Industry reacts to first negative house price growth since 2012

Nationwide's House Price Index for June 2020 showed a year-on-year growth rate of -0.1%, the first negative rate in eight years.

Industry reacts to first negative house price growth since 2012

Nationwide's House Price Index for June 2020 showed a year-on-year growth rate of -0.1%, the first negative rate since 2012.


Month-on-month, house prices dropped 1.4% in June, following a 1.7% reduction in May.

While seeing the first negative growth rate in eight years might cause concern for many, Lucy Pendleton, property expert at James Pendleton, pointed out that this is in fact a relatively positive picture compared to what might have been expected.

Pendleton said: “Prices are down by a whisker annually, but what is remarkable is how soft a landing the market has had given the scale of the disaster that has unfolded in the past few months.

“Nationwide’s reading of the situation is totally in line with recent indications that the prices being achieved on the doorstep have slipped to 2% or 3% below asking prices on average.

“June was the first full month of trading since the property market came back to life post-lockdown and these sellers will be those highly motivated to move through necessity.

"That pool of vendors will shrink rapidly and that could put a floor under prices.

“The public are repeatedly hearing that GDP has collapsed and we face a worse recession than the global financial crisis, but that soundtrack isn’t translating into a house price correction at the moment.

However, Pendleton added that there may be more difficult times ahead:“That kind of resilience would normally be seen as a sign of strength and confidence, but we’re going to have to wait for the furlough scheme to end to find out what this market is really made of.”

Jamie Johnson, CEO of FJP Investment, agreed that the housing market is not yet out of the woods.

He said: “While pent-up demand has been flooding the market since lockdown measures were first eased, this has not yet had the positive impact on house prices the industry was hoping for.

"The bigger question is when we are likely to see the beginning of the post-pandemic recovery – how much pent-up demand is there for UK property?
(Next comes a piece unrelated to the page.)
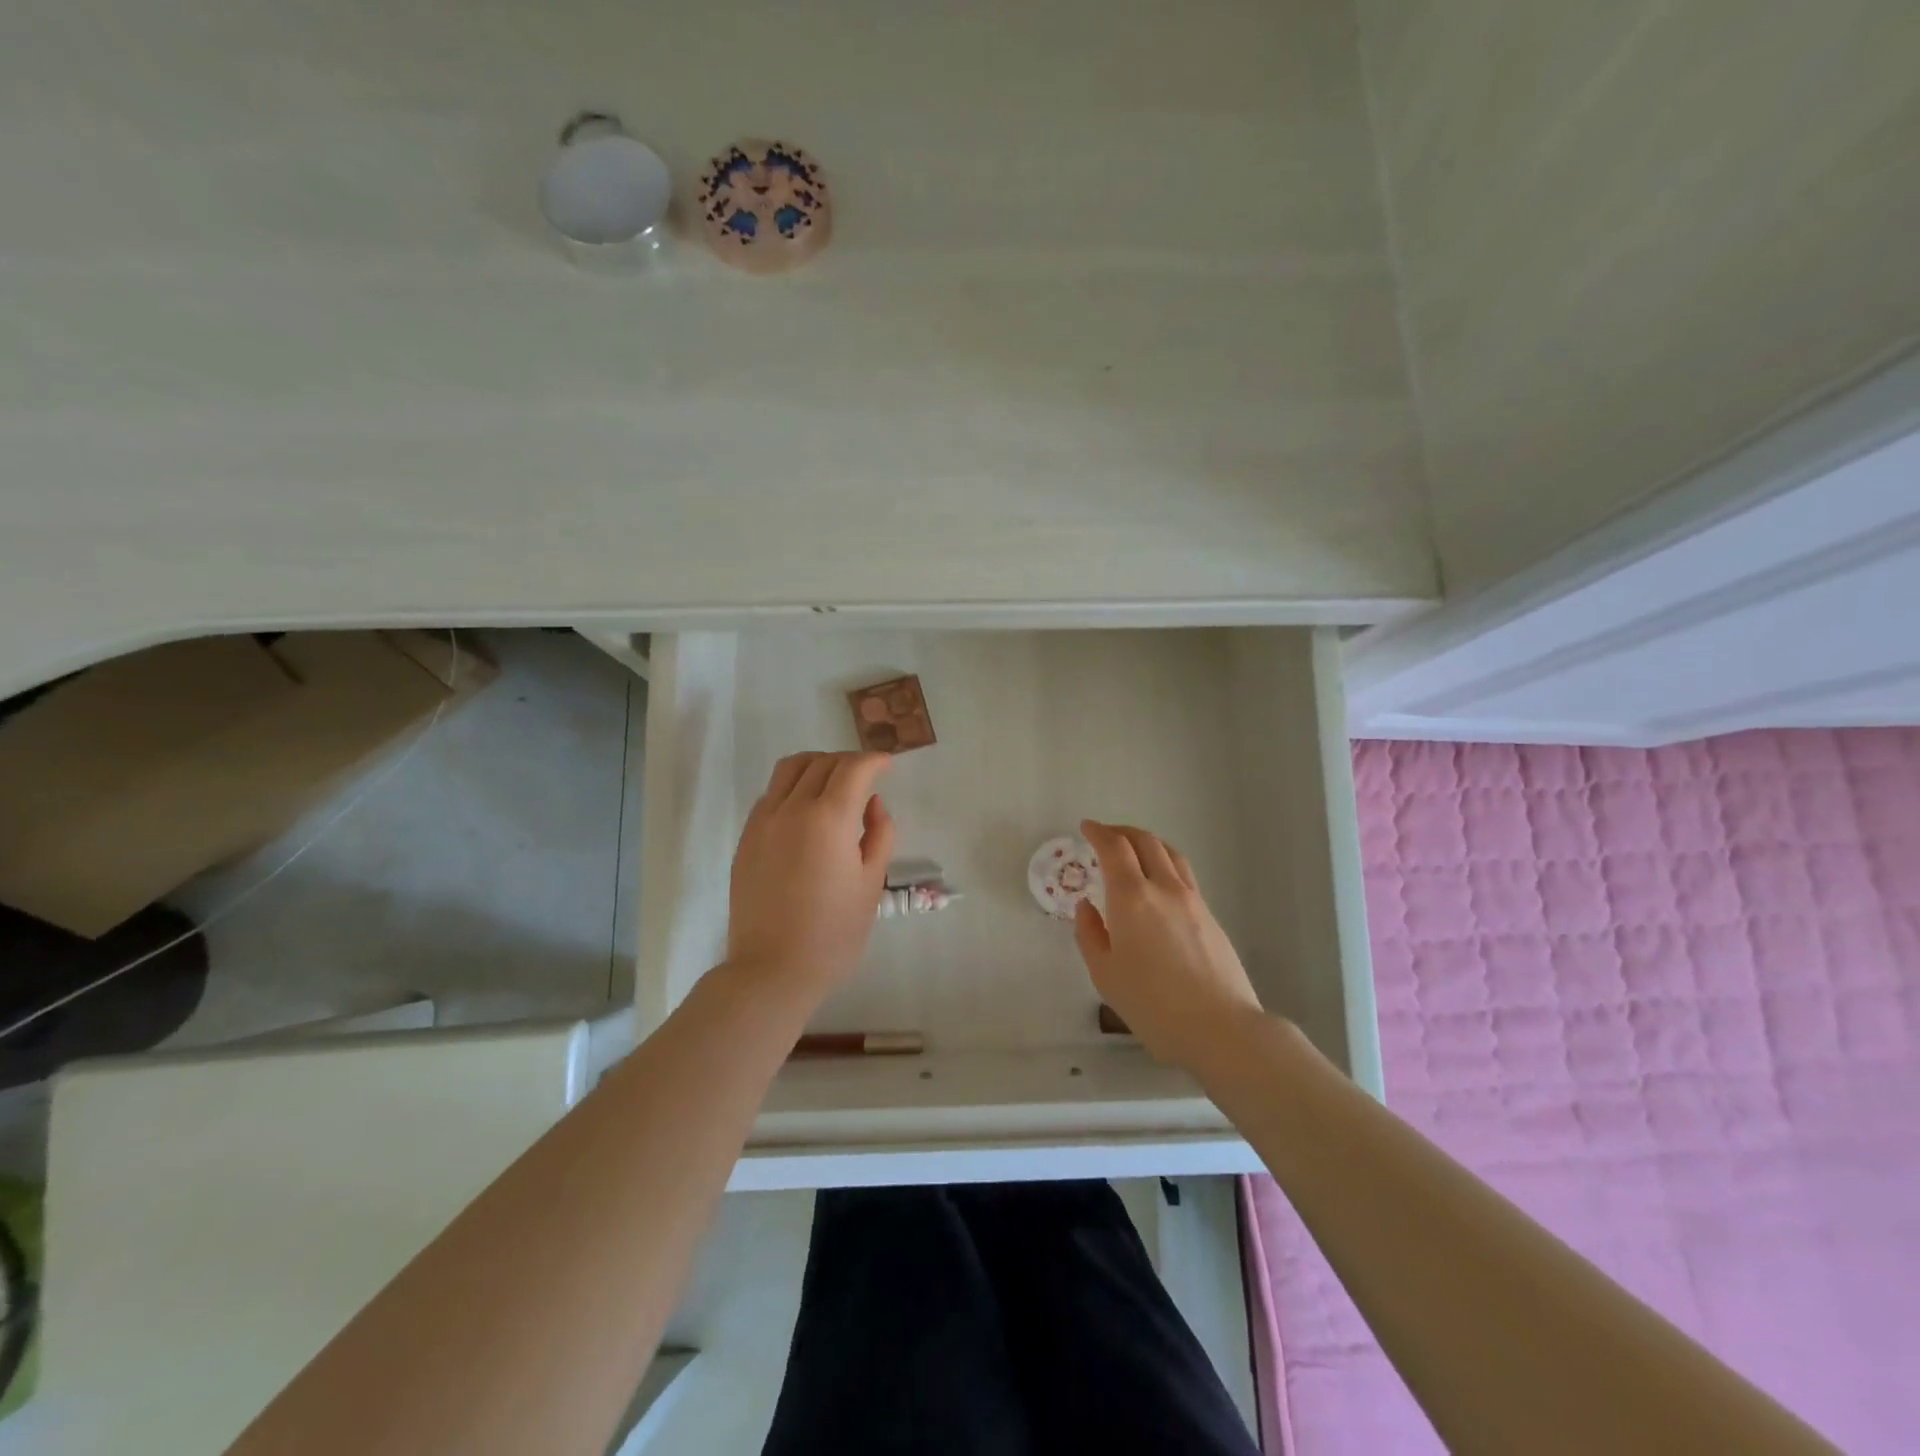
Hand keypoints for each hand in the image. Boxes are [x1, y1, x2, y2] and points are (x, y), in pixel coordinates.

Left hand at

Are buyers and sellers confident COVID-19 has been effectively resolved?

“While it is too early to tell at present, we need to be realistic.

"A second outbreak of coronavirus cases and reintroduction of lockdown measures is a distinct possibility and could result in a second retreat of buyers and sellers from the market.

“The market is clearly waiting for further assurances that COVID-19 has passed before making a fully-fledged return.

"Based on recent events, this might not be as early as initially anticipated.”

Paresh Raja, CEO of Market Financial Solutions pointed out that the dramatic reduction in available products over the course of the lockdown has taken its toll, and is yet to return to normal levels.

He said: "At the moment, prospective buyers are still struggling to access loans needed to complete on a transaction, be it due to stringent lending criteria or a lack of suitable products available.

"Ultimately, this is undermining buyer confidence and is no doubt a contributing factor for today's index, which shows an annual and monthly drop in house price growth.

"It is critical over the coming months that buyer and sellers once again have access to the full range of loan products needed to complete on a transaction.

"Part of the responsibility lies with lenders who must show the flexibility and willingness to adapt to needs of the market."

A bounce back in house prices is on the horizon, fuelled in large part by the buy-to-let (BTL) market, but is unlikely to happen instantly, added Neil Cobbold, chief sales officer at PayProp.

Cobbold said: "Demand for homes to buy and rent has bounced back impressively over the last seven weeks, but it will take some time for transaction volumes to return to normal.

"House price growth is therefore likely to remain suppressed in the coming months.

"Many buy-to-let investors and landlords will be monitoring the market closely at the moment, looking for opportunities to expand their portfolios – especially if market conditions scupper continued house price recovery and growth.

"The economic impact of COVID-19 could mean that more people have to rent for longer as they find it more difficult to save for a deposit to buy a home.

"This will be frustrating for prospective first-time buyers and housebuilders, but will provide landlords with confidence that rental demand will remain stable for the foreseeable future.

"Meanwhile, the gradual scaling back of the furlough scheme could present further financial issues for prospective buyers, mortgage holders, private tenants and their landlords.

"As the market enters a traditionally busy autumn period over the next few months, the multiple impacts of the pandemic on housing transactions and property prices will continue to become clearer."

Tomer Aboody, director of MT Finance, highlighted that there were still some pockets of positivity within the figures, particularly in London.

Aboody said: "With property market coming to virtually a complete halt during lockdown, it’s not surprising to see the negative impact this had on the market, with fewer purchasers and mortgages being approved.

"The backdrop to this, however, is that London property prices are still well above 2007’s peak, which again shows the stability in a prime location.

"This fall is likely to be more of a blip - prices will gain traction again and the market will hopefully bounce back before too long, along with the rest of the country."